Fenton was formed from the two earlier townships of Fenton Culvert (Great Fenton) and Fenton Vivian (Little Fenton). The two areas are now separated by the A5007; Great Fenton is the area where the Town Hall, Library and Church stand around the war memorial in Albert Square and where the market it held every Thursday on the car park in front of the Co-op store. Little Fenton is clustered around Victoria Road, a road which winds its way up into the city centre. Off here is Fenton Park and Fenton cemetery, the sports centre and 6th form college some smaller shops and terraced houses and then the usual shops like Aldi, Dunelm, Halfords, Currys, McDonalds, Wicks and etc. Further up towards the centre is the Emma Bridgwater factory, shop and ceramic cafe.
So let's look at some of the older buildings in the smallest of the six towns.
Above and below is the church of Christchurch rebuilt in 1898 on the site of the former church which was built 1838/9.
The building below, formerly Lloyds bank, is now an art gallery. At the moment it has an exhibition called Urban Landscapes by local artist Sid Kirkham.
Below is the former town hall, now the magistrates court, which was built in 1889. Here is the comment on the building from Pevsner's 'Buildings of England'
"Town Hall, 1888-9 by R. Scrivener & Son of Hanley. Brick, symmetrical, Gothic - but with a number of little originalities which help to relieve the portliness of the building." The Library, below, was built in 1906 with the help of money from the Carnegie Trust.

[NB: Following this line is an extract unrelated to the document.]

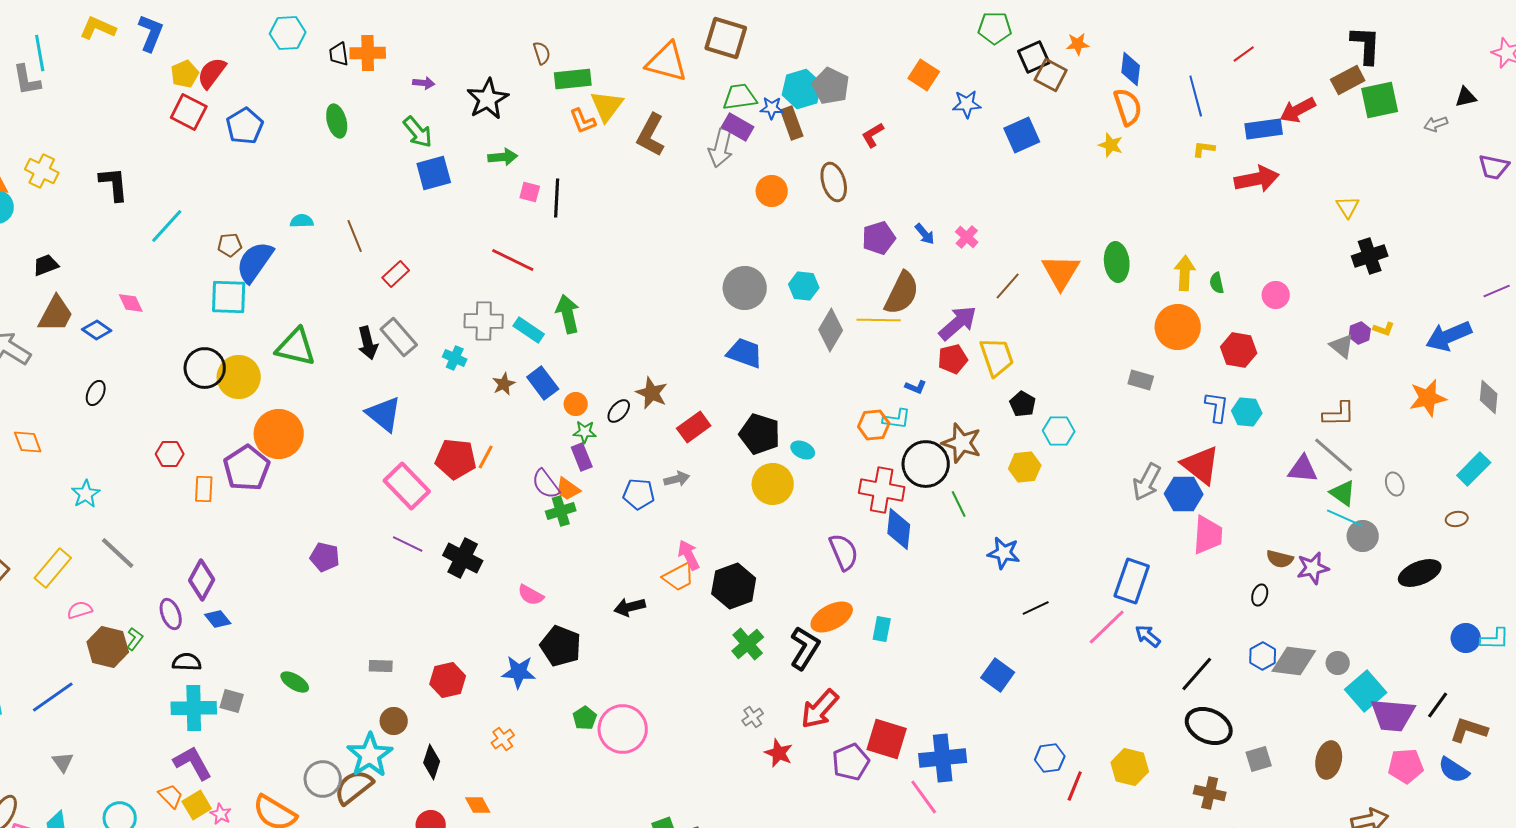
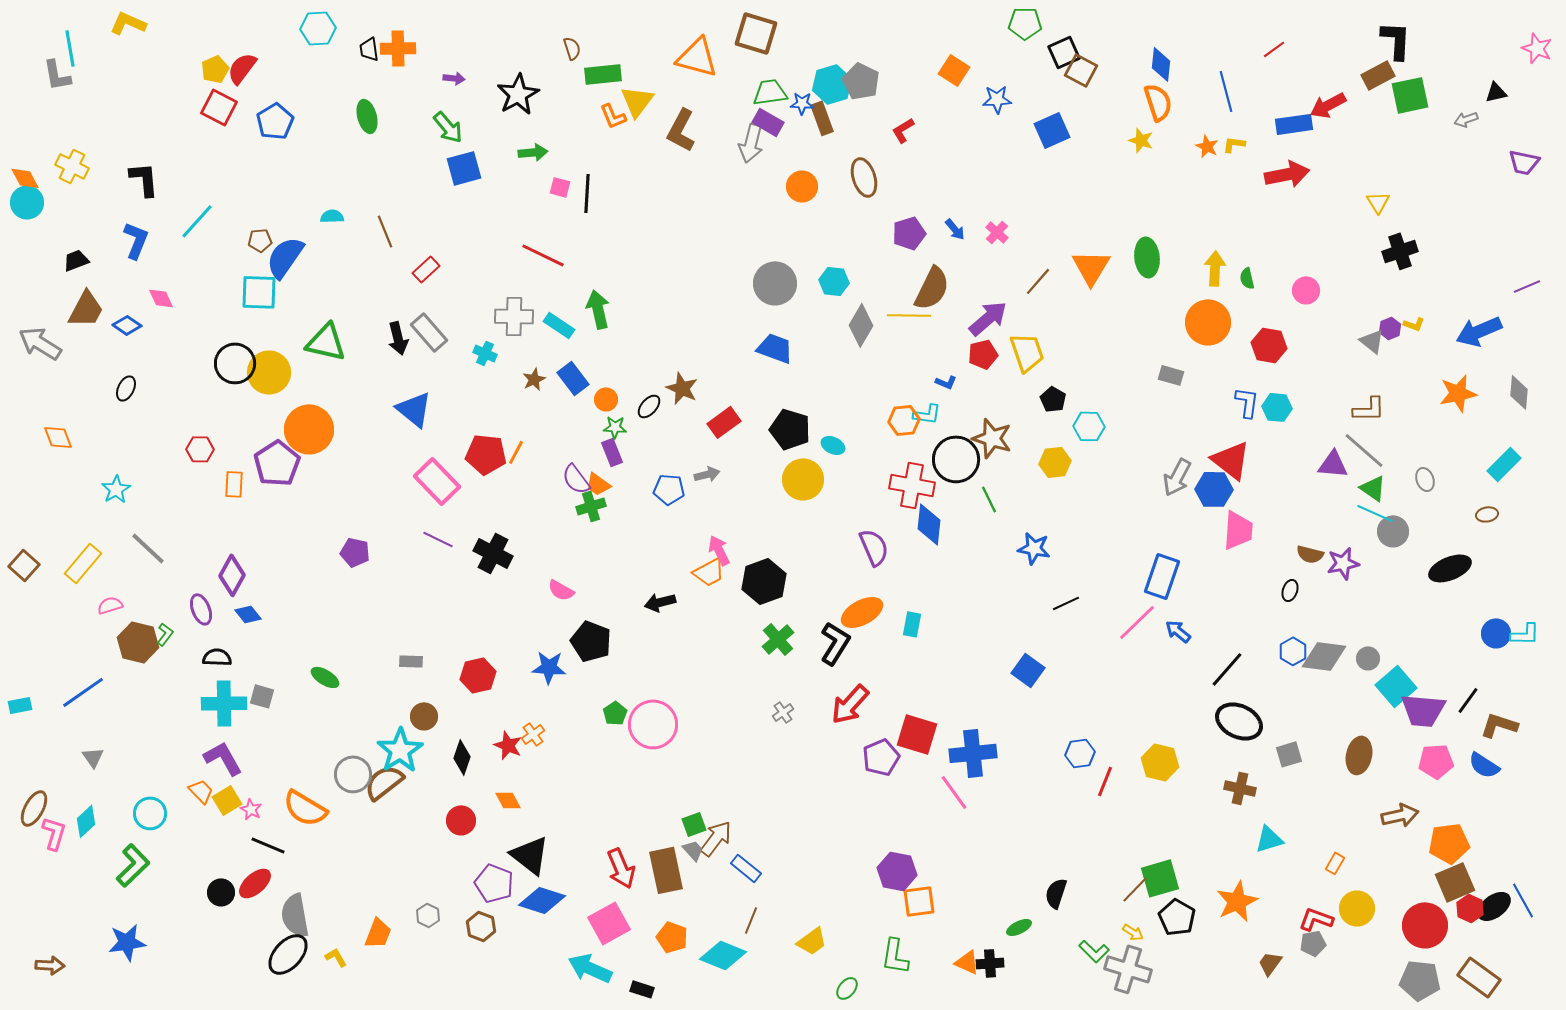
blue L-shape: (151, 33) -> (136, 240), moved
orange star: (1078, 44) -> (1207, 146), moved, turned 30
red star: (779, 753) -> (508, 745), moved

Most of the buildings around the square were built by or with the help of local business man William Meath Baker.
Who also had the houses below built on the corner of Victoria Square.
Behind which stands the old fire station.
Some more lovely buildings close to Albert Square.
There is so much more to Fenton and lots more interesting buildings but I think we will end the walk here.